Sednaya Prison, Syria: Moises Saman Wins the Pulitzer Prize in Feature Photography
We take a look at the series shot by Moises Saman in Syria last December, two days after the fall of Assad
Over the past twenty years, the New Yorker writer Jon Lee Anderson and Moises Saman have covered a range of conflicts together. After the fall of the dictatorships in Iraq and Libya, they uncovered significant evidence of the regimes’ brutality. In 2012, as Syria descended into violence, Saman and Anderson traveled to Aleppo with a group of insurgent rebels and witnessed an early glimpse of the war’s horrors. As of last year, the estimated death toll in Syria since 2011 was as high as 620,000, while 14 million people — more than half the country’s population — have been forced to flee their homes.
During the decades of Assad’s rule, any form of resistance was ruthlessly suppressed, with those involved being arrested and tortured in a network of facilities scattered across the country. Sednaya became the most notorious of these. Established in the late 1980s on a desolate limestone hilltop just forty minutes from downtown Damascus, it earned a terrifying reputation of torture and atrocity.
Two days after the fall of the Assad regime, Saman traveled once more to Damascus, documenting the tragic scenes at Sednaya as relatives searched through the remains for loved ones who had disappeared over the years.
Now, in May 2025, Saman’s work has been awarded the Pulitzer Prize for Feature Photography. The Jury recognized Saman “for his haunting black and white images of Sednaya prison in Syria that capture the traumatic legacy of Assad’s torture chambers, forcing viewers to confront the raw horrors faced by prisoners and contemplate the scars on society.”
Following the announcement, Saman responded: “It is the privilege of a lifetime to share the news of this recognition, dedicated to the memory of the lost and the missing. Thank you Andrew Katz for your brilliant editing and continuous support. Grateful to Joanna Milter, David Remnick, Jon Lee Anderson, Omar Hallouf.”
Saman was also part of the team awarded the Pulitzer Prize in International Reporting, with Declan Walsh and The New York Times, for their investigation of the conflict in Sudan.

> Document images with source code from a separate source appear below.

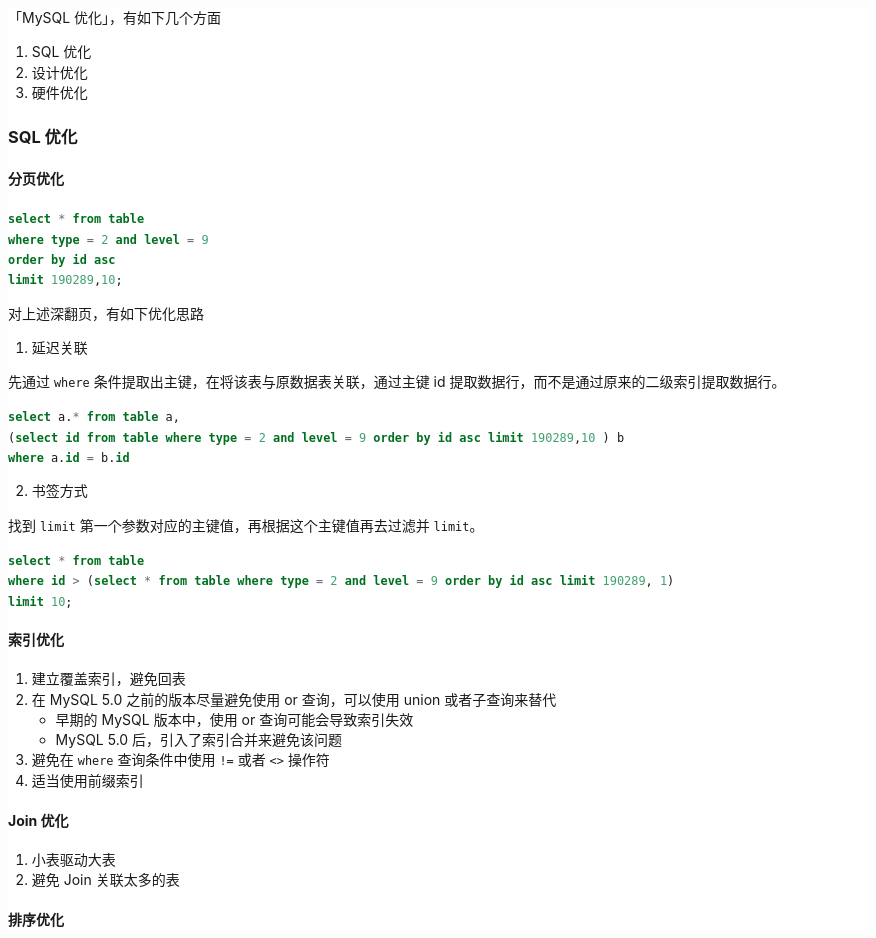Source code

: 
「MySQL 优化」，有如下几个方面
1. SQL 优化
2. 设计优化
3. 硬件优化


### SQL 优化


#### 分页优化

```sql
select * from table 
where type = 2 and level = 9 
order by id asc 
limit 190289,10;
```


对上述深翻页，有如下优化思路

1. 延迟关联

先通过 `where` 条件提取出主键，在将该表与原数据表关联，通过主键 id 提取数据行，而不是通过原来的二级索引提取数据行。

```sql
select a.* from table a, 
(select id from table where type = 2 and level = 9 order by id asc limit 190289,10 ) b 
where a.id = b.id
```


2. 书签方式

找到 `limit` 第一个参数对应的主键值，再根据这个主键值再去过滤并 `limit`。

```sql
select * from table 
where id > (select * from table where type = 2 and level = 9 order by id asc limit 190289, 1) 
limit 10;
```



#### 索引优化
1. 建立覆盖索引，避免回表
2. 在 MySQL 5.0 之前的版本尽量避免使用 or 查询，可以使用 union 或者子查询来替代
   * 早期的 MySQL 版本中，使用 or 查询可能会导致索引失效
   * MySQL 5.0 后，引入了索引合并来避免该问题
3. 避免在 `where` 查询条件中使用 `!=` 或者 `<>` 操作符
4. 适当使用前缀索引


#### Join 优化
1. 小表驱动大表
2. 避免 Join 关联太多的表


#### 排序优化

In June 2024, Saman traveled with Nicholas Casey to the Nuba Mountains, documenting the Sudan People’s Liberation Movement (S.P.L.M), an “elusive mountain army,” and their quest to build a state within a state, encouraging residents to identify with their region as opposed to their religion.
During the war in Sudan, the area has been plagued by a series of disasters, including drought, disease and famine, exacerbated by the influx of growing numbers of internally displaced Sudanese fleeing the war in their region.
Declan Walsh and the Staff at The New York Times were awarded the Prize in International Reporting “for their revelatory investigation of the conflict in Sudan, including reporting on foreign influence and the lucrative gold trade fueling it, and chilling forensic accounts of the Sudanese forces responsible for atrocities and famine,” the Jury stated.